§ Problem to work on: A single figure is the whole answer: the number of lines in the records that contain "cytoplasmic".

§ Material shown:
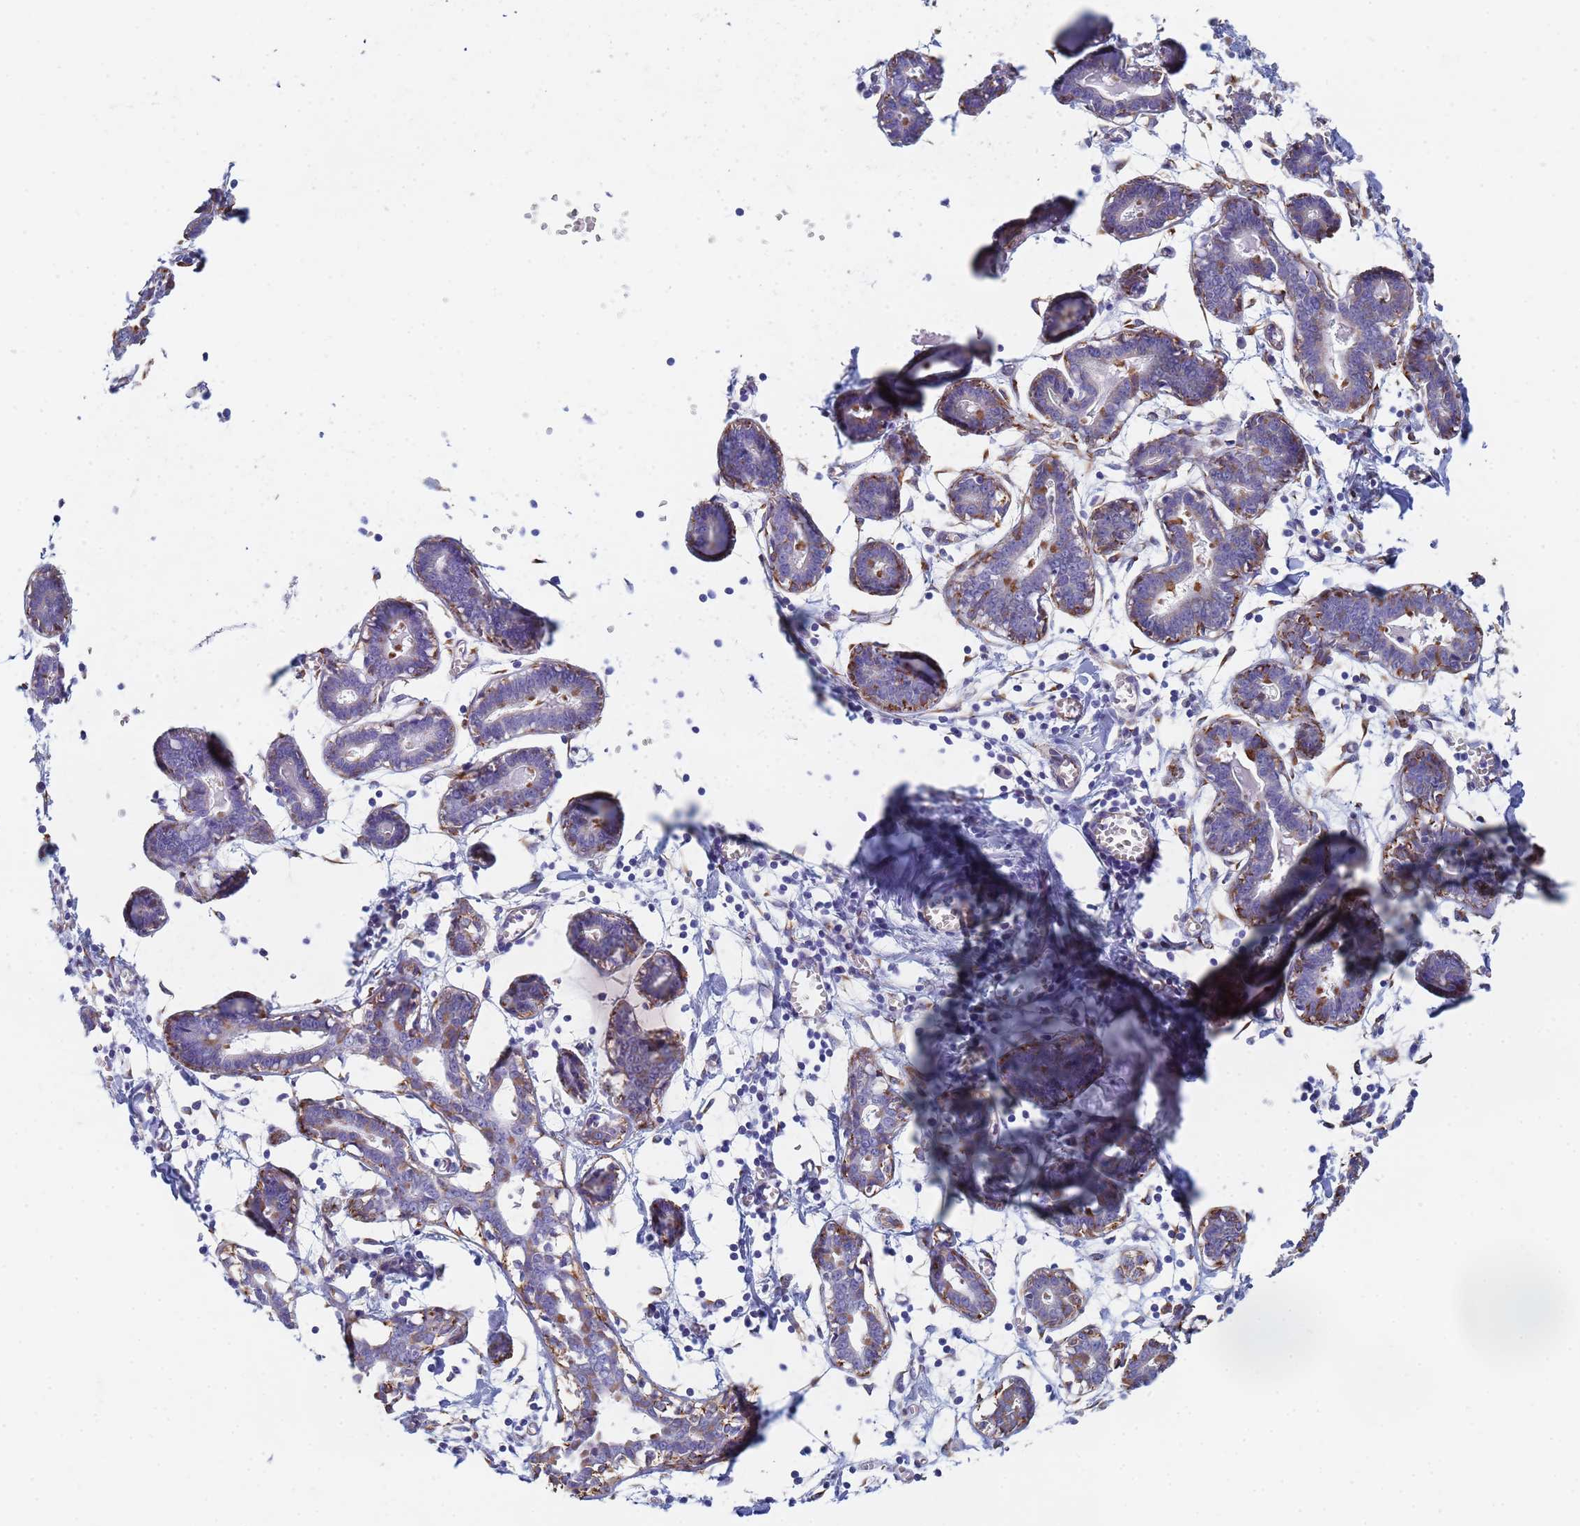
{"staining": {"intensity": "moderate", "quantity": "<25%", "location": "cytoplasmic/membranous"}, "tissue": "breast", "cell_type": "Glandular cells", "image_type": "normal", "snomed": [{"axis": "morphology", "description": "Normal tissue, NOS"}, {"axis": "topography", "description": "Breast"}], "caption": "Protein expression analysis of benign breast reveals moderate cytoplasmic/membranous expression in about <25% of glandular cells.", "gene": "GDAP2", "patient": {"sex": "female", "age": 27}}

* * *

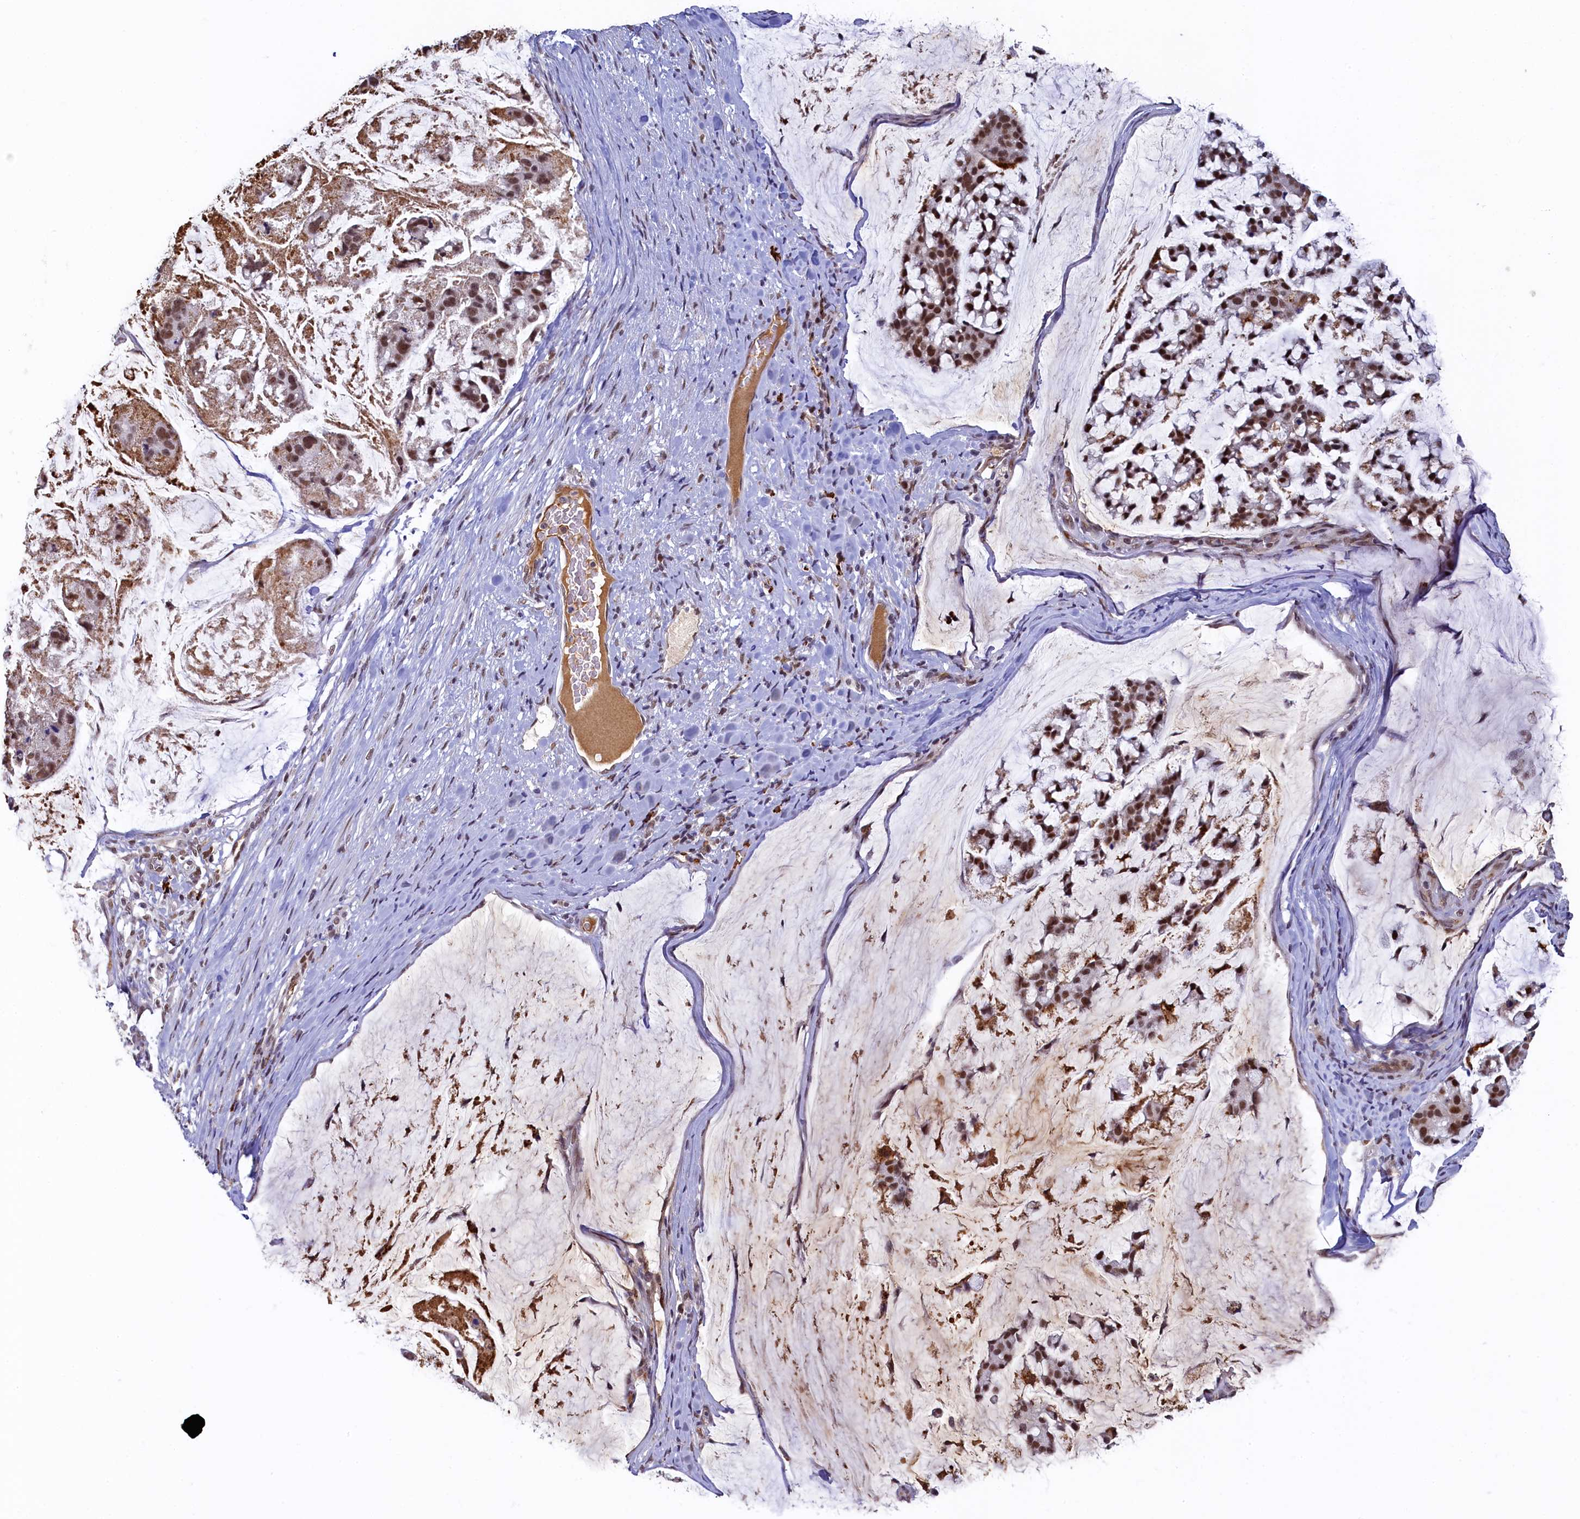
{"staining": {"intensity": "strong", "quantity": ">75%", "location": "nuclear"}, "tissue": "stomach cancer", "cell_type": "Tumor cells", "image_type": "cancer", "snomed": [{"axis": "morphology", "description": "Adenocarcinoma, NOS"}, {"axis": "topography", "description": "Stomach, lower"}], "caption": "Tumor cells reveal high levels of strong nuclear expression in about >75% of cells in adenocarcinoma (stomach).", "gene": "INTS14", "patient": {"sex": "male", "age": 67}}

* * *

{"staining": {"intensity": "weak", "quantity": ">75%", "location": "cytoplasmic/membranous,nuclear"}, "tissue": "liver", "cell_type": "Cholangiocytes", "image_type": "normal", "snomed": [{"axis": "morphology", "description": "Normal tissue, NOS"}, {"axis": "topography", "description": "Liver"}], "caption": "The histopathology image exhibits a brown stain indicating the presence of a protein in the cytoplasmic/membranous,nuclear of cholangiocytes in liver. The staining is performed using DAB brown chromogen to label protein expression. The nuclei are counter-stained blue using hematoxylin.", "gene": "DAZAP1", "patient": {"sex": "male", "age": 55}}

§ Solution for this problem: 2